Cité de Carcassonne – France
The abundance of Châteaus in France is hardly a secret – there are more than 400 castles just on the Loire River and its tributaries alone. Given the plethora of options, a single castle just doesn’t seem to satisfy, and thus we present to you the Cité de Carcassone, the imposing, inhabited fortress town in the Carcassonne in the south of France. Wandering through the narrow alleyways of the old citadel is like taking a trip back in time: the entire city is one big open-air museum. The fortified town is protected by a double wall with a total of 52 towers which protect the city’s strategically important location. The city’s roots trace back to the first century BC, and it can be visited year round, for free. Not to be missed are the castle and the Basilica of Saints Nazarius and Celsus within the citadel (unfortunately, entry is only possible at the castle and city fortifications).
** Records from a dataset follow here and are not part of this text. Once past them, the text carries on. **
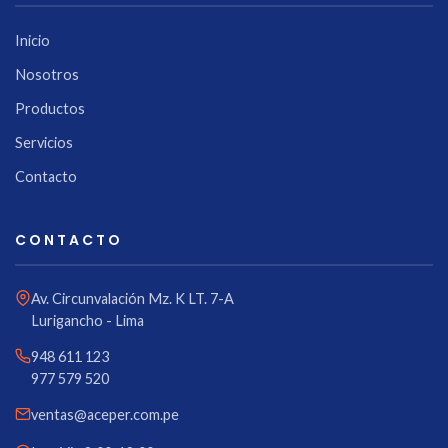
Inicio
Nosotros
Productos
Servicios
Contacto
CONTACTO
Av. Circunvalación Mz. K LT. 7-A
Lurigancho - Lima
948 611 123
977 579 520
ventas@aceper.com.pe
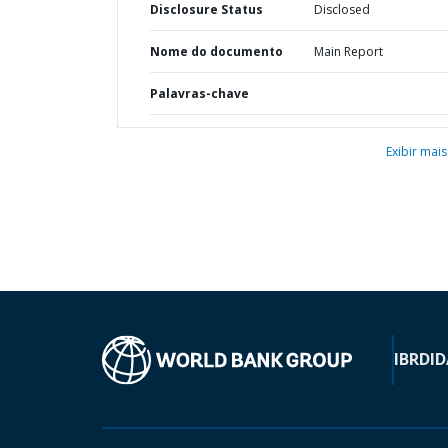
Disclosure Status
Disclosed
Nome do documento
Main Report
Palavras-chave
Exibir mais
IBRD
ID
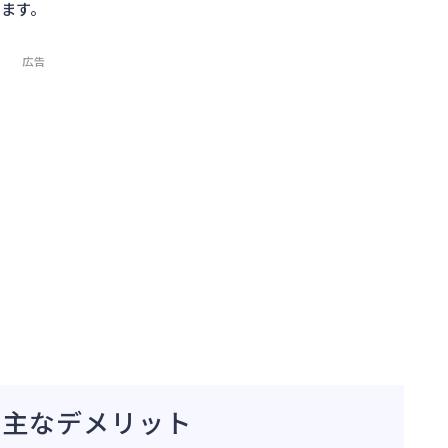
ます。
広告
の主なデメリット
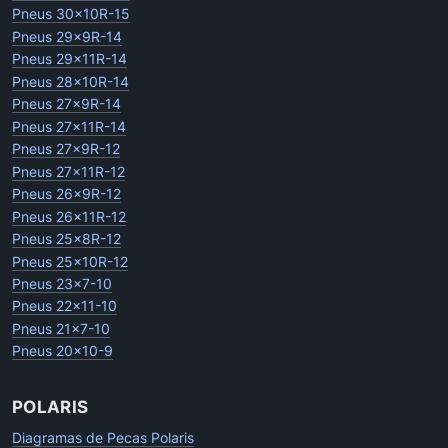
Pneus 30x10R-15
Pneus 29x9R-14
Pneus 29x11R-14
Pneus 28x10R-14
Pneus 27x9R-14
Pneus 27x11R-14
Pneus 27x9R-12
Pneus 27x11R-12
Pneus 26x9R-12
Pneus 26x11R-12
Pneus 25x8R-12
Pneus 25x10R-12
Pneus 23x7-10
Pneus 22x11-10
Pneus 21x7-10
Pneus 20x10-9
POLARIS
Diagramas de Pecas Polaris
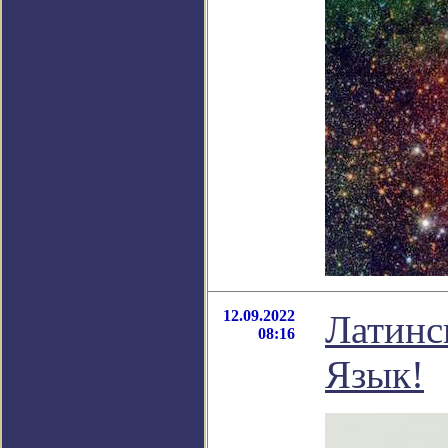
12.09.2022
Латинс
08:16
Язык!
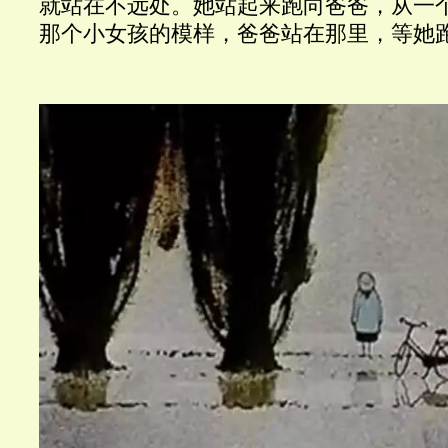
就站在不远处。她站起来跑向爸爸，从一
那个小女孩的模样，爸爸站在那里，等她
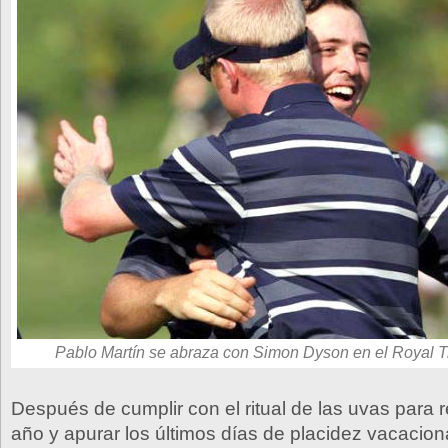
Pablo Martín se abraza con Simon Dyson en el Royal 
Después de cumplir con el ritual de las uvas para r
año y apurar los últimos días de placidez vacacion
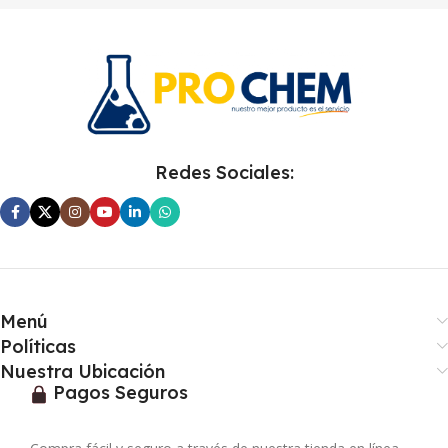
Redes Sociales:
Menú
Políticas
Nuestra Ubicación
Pagos Seguros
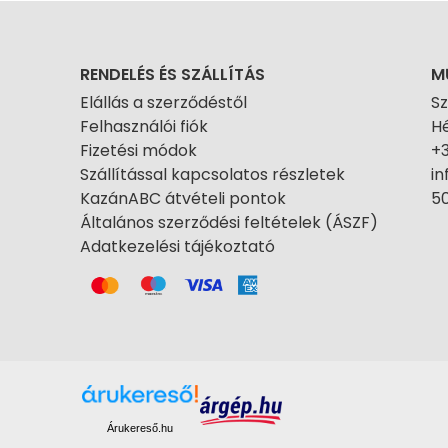
RENDELÉS ÉS SZÁLLÍTÁS
M
Elállás a szerződéstől
S
Felhasználói fiók
Hé
Fizetési módok
+
Szállítással kapcsolatos részletek
i
KazánABC átvételi pontok
50
Általános szerződési feltételek (ÁSZF)
Adatkezelési tájékoztató
Árukereső.hu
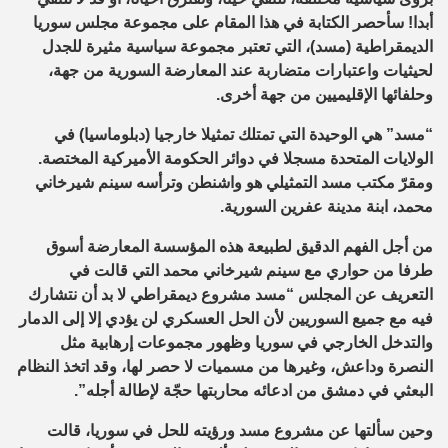
أبدا! سأحصر الكتابة في هذا المقام على مجموعة مجلس سوريا
الديمقراطية (مسد)، التي تعتبر مجموعة سياسية مثيرة للجدل
لحيثيات واعتبارات متضاربة عند المعارضة السورية من جهة،
وحلفائها الإقليميين من جهة أخرى.
“مسد” هي الوحيدة التي تمتلك تمثيلا خارجيا (دبلوماسيا) في
الولايات المتحدة مسجلا في دوائر الحكومة الأميركية المختصة.
ومقرّ مكتب مسد التمثيلي هو واشنطن وترأسه سينم شيرخاني
محمد، ابنة مدينة عفرين السورية.
من أجل الفهم الدقيق لطبيعة هذه المؤسسة المعارضة أسوق
طرفا من حواري مع سينم شيرخاني محمد التي قالت في
التعريف عن المجلس “مسد مشروع ديمقراطي لا بد أن نتشارك
فيه مع جميع السوريين لأن الحل العسكري لن يؤدي إلا إلى الدمار
والتدخل الخارجي في سوريا وظهور مجموعات إرهابية مثل
النصرة وداعش، وغيرها من مسميات لا حصر لها، وقد اتخذ النظام
البعثي في دمشق من ادعائه محاربتها حجّة لإطالة أجله”.
وحين سألتها عن مشروع مسد ورؤيته للحل في سوريا، قالت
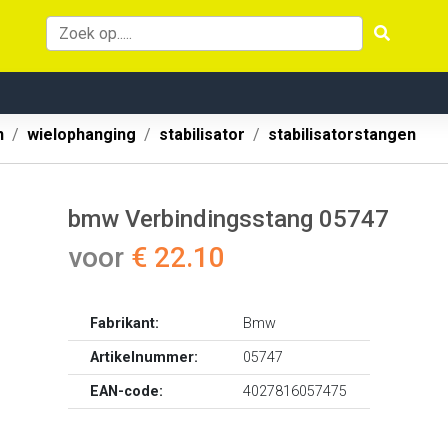
n
wielophanging
stabilisator
stabilisatorstangen
bmw Verbindingsstang 05747
voor
€ 22.10
Fabrikant:
Bmw
Artikelnummer:
05747
EAN-code:
4027816057475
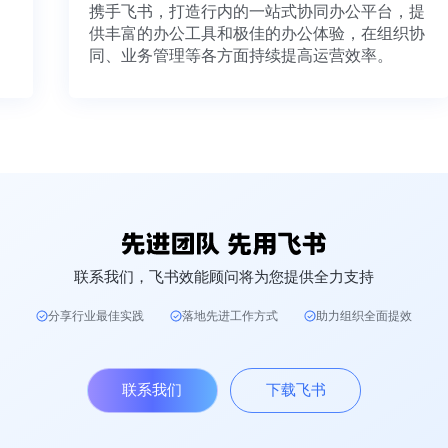
携手飞书，打造行内的一站式协同办公平台，提
供丰富的办公工具和极佳的办公体验，在组织协
同、业务管理等各方面持续提高运营效率。
联系我们，飞书效能顾问将为您提供全力支持
分享行业最佳实践
落地先进工作方式
助力组织全面提效
联系我们
下载飞书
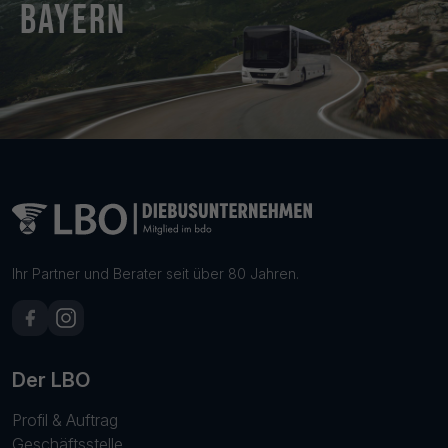
Bayern
Ihr Partner und Berater seit über 80 Jahren.
Der LBO
Profil & Auftrag
Geschäftsstelle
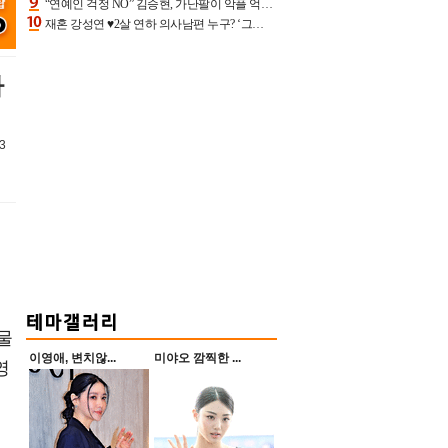
“연예인 걱정 NO” 김승현, 가난팔이 악플 억울할만‥아내+딸과 日 여행
재혼 강성연 ♥2살 연하 의사남편 누구? ‘그알’ 자문의에 훈남 비주얼 초엘리트 스펙 [종합]
아
3
물
이영애, 변치않...
미야오 깜찍한 ...
영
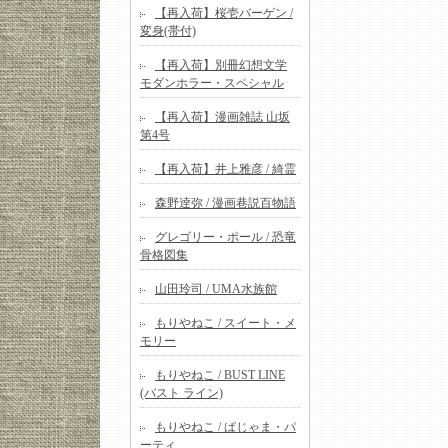
【再入荷】桜壱バーゲン /
変身(帯付)
【再入荷】別冊幻想文学
モダンホラー・スペシャル
【再入荷】漫画雑誌 山坂
第4号
【再入荷】井上雅彦 / 綺霊
森野逹弥 / 漫画巷説百物語
グレゴリー・ポール / 恐竜
骨格図集
山田玲司 / UMA水族館
もりやねこ / スイート・メ
モリー
もりやねこ / BUST LINE
(バスト ライン)
もりやねこ / ぱじゃま・パ
ーティ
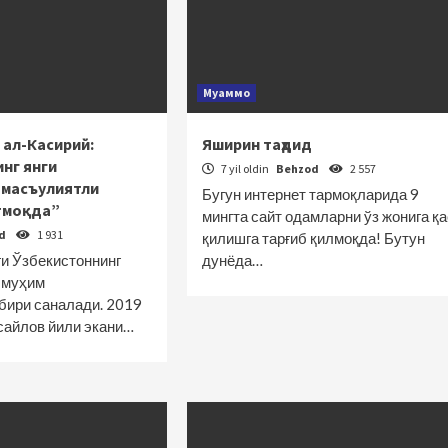
Муаммо
 ал-Касирий:
Яширин таҳдид
нг янги
7 yil oldin
Behzod
2 557
 масъулиятли
Бугун интернет тармоқларида 9
тмоқда”
мингта сайт одамларни ўз жонига қ
od
1 931
қилишга тарғиб қилмоқда! Бутун
и Ўзбекистоннинг
дунёда…
 муҳим
бири саналади. 2019
сайлов йили экани…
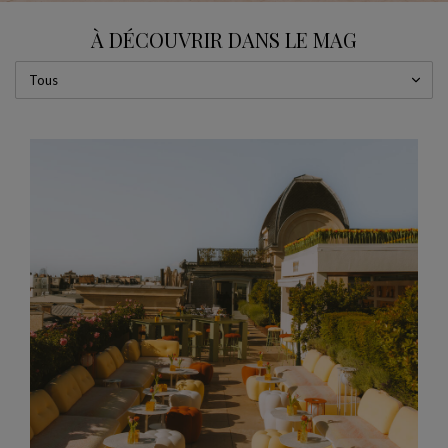
CARROUSEL
afficher la diapositive %
À DÉCOUVRIR DANS LE MAG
Fort São Jorge da Mina (Elmina Castle) – Ghana, Africa
Fort São Jorge da Mina, known today as Elmina Castle, may not be romantic in the classical sense, but it nevertheless boasts a lively history diverse influences, and an equally lively present. The castle was erected in by the Portuguese in 1482 on the Gold Coast (present-day Ghana), as the first European fortress in Africa south of the Sahara. Over the course of centuries, the keys passed from the Portuguese to the Dutch and finally to the British, leaving behind a fortress that tells the tragic tale of slavery and the gold trade. Although the dark tragedy of the past is palpable in the fortress dungeons, the lively present surrounding the fortification is a welcome contrast. The fish market bustles with fishermen, who sail their distinctive fishing boats in every color of the rainbow (known as pirogues) out to sea, and in front of the castle you’ll often find drummers and groups of dancers, who show up in force. The tragedy of yesterday forms a particularly stark contrast here against the vibrant colors and lively atmosphere of today!
Himeji – Japan
It may not exactly be an insider secret, but it’s nevertheless an absolute must: Himeji Castle is a rarity in Japan, as one of the few remaining original castles that has never been destroyed by people, war or earthquakes. Himeji was continually expanded from the 14th to the 17th century, and served as both a stately royal palace and military stronghold. Particularly imposing is the five-story main building in the center of the structure. From the outside it shines a beaming white, while the interior is clad in dark wood, lending a mysterious aura. The impressively reconstructed samurai homes and gardens surrounding the fortification bring the storied history of Japan to life. Himeji can be easily reached by day trip from Nara, Kyoto, Osaka or Kobe. The landscape is particularly beautiful at the beginning of April when the cherry blossoms are in bloom, but it’s also the most crowded time to visit.
Palacio de Generalife – Granada, Spain
If you ever visit the famous fortress complex of Alhambra, reigning majestically high above the Andalusian university town of Granada, be sure to plan a stop at the Palacio de Generalife into your visit. During the reign of the Moors in southern Spain, which resulted in a peculiar mixture of Spanish and Arab influences in art and architecture, this palace served as a summer accommodation for the Nasrid sultans. From here, you’ll enjoy an unforgettable view of the city, the surrounding landscape and the Sierra Nevada. In the palace itself, you can wander through secluded courtyards and lush gardens, which are watered with a sophisticated watering system. The canals and fountains are marvels in and of themselves, a wonderful way to spend a few relaxed hours in the palace. But if you plan to stick around, make sure you bring enough water with you! The best times of year for a day at the palace are spring or fall, and it’s best to plan around 2-3 hours for your visit. It’s also important to book your tickets in advance, as they’re often sold out on site!